Davon abgesehen begibt sich die Serie durch ihre Öffnung auch historisch zunehmend in die Gefahr, Fakten zu dramatisieren, nach eigenem Belieben auszulegen oder gleich neu zu schreiben, was aber bei einer derart weit zurückliegenden Zeit, deren Überlieferung hauptsächlich auf Oralität basiert, reuelos zur kreativen Freiheit gezählt werden kann. Atmosphärisch haben die Halbwahrheiten keinerlei Einfluss auf die Serie, die nach wie vor mit prachtvollen Berg- und Wiesenlandschaften in kühlen Farben glänzt und Kriegsaktivitäten stilgetreu im fast schon intimen Rahmen ablaufen lässt.

Viele Handlungstwists bezüglich der Feinde Ragnars lassen sich durchaus absehen, andererseits entwickeln sich manche Charaktere dann doch ungemäß der Erwartungen, die man an sie stellt. Beispielhaft sei die Beziehung zwischen der nach wie vor herausragenden Katheryn Winnick als Ragnars ehemalige Frau und Ragnars neuer Frau, gespielt von Alyssa Sutherland, herausgehoben. Auch der seit jeher zwielichtig anmutende Floki (Gustaf Skarsgård) wird vom Drehbuch auf manch harte Bewährungsprobe gestellt.
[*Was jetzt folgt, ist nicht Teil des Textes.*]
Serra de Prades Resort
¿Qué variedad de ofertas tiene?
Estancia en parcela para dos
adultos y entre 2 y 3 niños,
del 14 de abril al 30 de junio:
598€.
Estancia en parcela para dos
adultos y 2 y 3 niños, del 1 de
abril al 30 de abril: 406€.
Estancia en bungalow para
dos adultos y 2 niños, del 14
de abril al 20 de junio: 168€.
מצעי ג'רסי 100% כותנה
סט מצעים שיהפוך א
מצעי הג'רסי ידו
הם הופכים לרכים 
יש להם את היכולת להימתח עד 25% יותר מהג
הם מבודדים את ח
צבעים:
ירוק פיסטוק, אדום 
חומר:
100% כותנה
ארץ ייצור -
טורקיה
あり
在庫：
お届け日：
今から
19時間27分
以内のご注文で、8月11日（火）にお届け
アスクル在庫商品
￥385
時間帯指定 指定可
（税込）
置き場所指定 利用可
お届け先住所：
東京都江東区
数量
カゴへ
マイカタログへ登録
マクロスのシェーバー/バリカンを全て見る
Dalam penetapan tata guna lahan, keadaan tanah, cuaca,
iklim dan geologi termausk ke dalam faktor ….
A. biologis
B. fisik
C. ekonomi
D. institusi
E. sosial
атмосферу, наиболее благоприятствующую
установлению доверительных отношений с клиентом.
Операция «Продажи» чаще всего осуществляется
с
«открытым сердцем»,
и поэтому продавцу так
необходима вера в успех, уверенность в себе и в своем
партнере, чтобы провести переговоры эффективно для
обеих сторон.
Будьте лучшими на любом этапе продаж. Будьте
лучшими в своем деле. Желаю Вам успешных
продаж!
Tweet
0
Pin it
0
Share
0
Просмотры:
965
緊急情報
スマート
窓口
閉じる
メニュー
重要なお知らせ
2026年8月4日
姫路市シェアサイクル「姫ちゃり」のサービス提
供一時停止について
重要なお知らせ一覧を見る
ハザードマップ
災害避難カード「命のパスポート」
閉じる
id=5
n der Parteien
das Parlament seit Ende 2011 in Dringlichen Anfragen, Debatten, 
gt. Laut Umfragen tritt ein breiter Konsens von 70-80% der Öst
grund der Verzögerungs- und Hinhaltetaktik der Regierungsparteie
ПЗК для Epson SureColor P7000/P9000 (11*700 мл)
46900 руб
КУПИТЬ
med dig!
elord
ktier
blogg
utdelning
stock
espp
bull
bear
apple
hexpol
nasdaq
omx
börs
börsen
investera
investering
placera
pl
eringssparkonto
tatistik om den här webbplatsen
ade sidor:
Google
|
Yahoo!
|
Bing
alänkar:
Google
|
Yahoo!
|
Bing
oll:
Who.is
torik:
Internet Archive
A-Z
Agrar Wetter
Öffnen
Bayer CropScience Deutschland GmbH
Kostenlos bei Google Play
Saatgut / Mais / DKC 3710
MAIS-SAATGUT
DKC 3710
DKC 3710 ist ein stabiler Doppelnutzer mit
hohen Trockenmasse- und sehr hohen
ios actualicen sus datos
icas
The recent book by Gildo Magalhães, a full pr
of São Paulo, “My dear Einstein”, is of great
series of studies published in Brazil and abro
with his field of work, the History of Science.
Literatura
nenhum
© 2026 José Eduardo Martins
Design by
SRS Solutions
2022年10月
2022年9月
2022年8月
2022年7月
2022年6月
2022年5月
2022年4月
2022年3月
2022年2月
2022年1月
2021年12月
Ein einzelner Antagonist wie Gabriel Byrne in Staffel 1, der sich den Plänen der Hauptfigur behindernd in den Weg stellt, gibt es nicht; vielmehr teilen sich Linus Roache, Donal Logue und Thorbjørn Harr die Herausforderungen, um den König auf der weißen Seite auf ihre Weise in Schach zu halten, was dessen Strategiefindungen um so herausfordernder macht.

„Vikings“ ist also auf der Höhe seines Potenzials angekommen und darf jetzt zu den großen historischen Unterhaltungsserien dieser Zeit gezählt werden, ohne dazu ganz so überladen und ambitioniert sein zu müssen wie das Epos von „Game Of Thrones“.